Aliquots were removed at baseline, 2 and 4 hr for measurement of TF-PCA. Each experiment was performed using blood from 5 health subjects.

Figure 4A and 4B: * p< 0.05 compared to baseline (control), ** p< 0.05 compared to added glucose alone.

Figure 4C and 4D: * p< 0.05 compared to LPS alone; and ** p< 0.05 compared to LPS plus glucose.

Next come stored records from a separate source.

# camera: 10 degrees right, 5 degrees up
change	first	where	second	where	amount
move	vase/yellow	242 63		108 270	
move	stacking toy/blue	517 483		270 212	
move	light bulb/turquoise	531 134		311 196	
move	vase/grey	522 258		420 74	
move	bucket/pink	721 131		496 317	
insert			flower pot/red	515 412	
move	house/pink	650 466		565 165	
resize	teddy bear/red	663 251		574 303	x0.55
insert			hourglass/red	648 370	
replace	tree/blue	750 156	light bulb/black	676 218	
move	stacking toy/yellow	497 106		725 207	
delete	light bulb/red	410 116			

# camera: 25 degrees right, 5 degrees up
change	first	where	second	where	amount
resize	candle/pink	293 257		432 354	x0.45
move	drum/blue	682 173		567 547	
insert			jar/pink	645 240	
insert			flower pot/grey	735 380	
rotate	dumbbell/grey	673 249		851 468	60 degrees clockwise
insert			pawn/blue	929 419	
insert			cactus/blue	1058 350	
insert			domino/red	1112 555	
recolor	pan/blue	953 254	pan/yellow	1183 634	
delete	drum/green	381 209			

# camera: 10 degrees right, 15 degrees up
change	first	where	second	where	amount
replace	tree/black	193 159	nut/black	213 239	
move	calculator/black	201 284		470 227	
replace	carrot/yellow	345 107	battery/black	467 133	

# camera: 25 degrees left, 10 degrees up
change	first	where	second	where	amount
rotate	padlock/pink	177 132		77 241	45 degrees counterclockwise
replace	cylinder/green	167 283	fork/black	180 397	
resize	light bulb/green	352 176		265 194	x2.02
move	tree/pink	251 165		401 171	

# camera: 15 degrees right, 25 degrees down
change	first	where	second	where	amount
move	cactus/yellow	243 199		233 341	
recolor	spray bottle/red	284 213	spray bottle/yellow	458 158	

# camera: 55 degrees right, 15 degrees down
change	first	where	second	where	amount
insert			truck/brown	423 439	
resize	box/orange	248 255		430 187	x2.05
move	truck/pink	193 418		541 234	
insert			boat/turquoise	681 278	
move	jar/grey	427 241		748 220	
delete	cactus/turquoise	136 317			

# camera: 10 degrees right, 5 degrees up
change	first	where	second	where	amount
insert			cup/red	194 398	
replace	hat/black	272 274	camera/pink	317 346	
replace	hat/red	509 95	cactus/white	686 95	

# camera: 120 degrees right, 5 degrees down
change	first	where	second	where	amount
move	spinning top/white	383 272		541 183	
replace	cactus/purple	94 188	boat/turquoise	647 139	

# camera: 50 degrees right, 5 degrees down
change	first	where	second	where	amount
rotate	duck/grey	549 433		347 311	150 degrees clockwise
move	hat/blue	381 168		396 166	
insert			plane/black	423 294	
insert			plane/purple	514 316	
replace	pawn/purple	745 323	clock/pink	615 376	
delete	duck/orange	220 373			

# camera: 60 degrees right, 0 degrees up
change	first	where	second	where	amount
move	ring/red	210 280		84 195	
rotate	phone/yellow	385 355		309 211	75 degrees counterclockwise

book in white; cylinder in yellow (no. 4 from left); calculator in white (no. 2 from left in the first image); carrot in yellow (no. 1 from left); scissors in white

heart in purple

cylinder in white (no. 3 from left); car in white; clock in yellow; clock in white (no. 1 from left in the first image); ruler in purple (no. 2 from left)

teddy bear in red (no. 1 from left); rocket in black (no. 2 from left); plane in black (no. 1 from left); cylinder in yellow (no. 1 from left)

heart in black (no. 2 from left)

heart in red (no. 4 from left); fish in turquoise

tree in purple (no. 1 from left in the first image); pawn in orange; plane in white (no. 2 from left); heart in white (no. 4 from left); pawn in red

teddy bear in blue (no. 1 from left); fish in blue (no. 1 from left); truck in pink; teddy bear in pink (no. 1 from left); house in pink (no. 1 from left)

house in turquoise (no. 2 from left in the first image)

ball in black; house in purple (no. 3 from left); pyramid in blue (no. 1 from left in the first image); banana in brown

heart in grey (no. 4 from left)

Effect in vitro of high glucose and high insulin on TF-PCA in the presence of LPS

LPS (1 μg/ml) alone markedly increased the mean TF-PCA by 32 fold at 2 hr and by 25-fold at 4 hr (Figure 5C and D). With added glucose TF-PCA was higher than with LPS alone but the difference was not statistically significant. However, added insulin inhibited LPS-induced increase in TF-PCA levels. Insulin 10 nM inhibited the levels by ~35% (p=0.04) at 2 hr and 30% (p=0.01) by 4 hr. This was in contrast to that observed in the absence of LPS, where insulin by itself increased TF-PCA (Fig 4A). Most strikingly, with the combination of LPS, high glucose and high insulin (1 nM or 100 nM) there was a marked and further increase by ~3 fold in TF-PCA over the already high levels with LPS alone. These elevated TF-PCA levels were higher than with LPS plus glucose and LPS plus insulin (Fig 4C and D). Thus, glucose reversed the inhibitory effect of insulin and enhanced the levels even higher.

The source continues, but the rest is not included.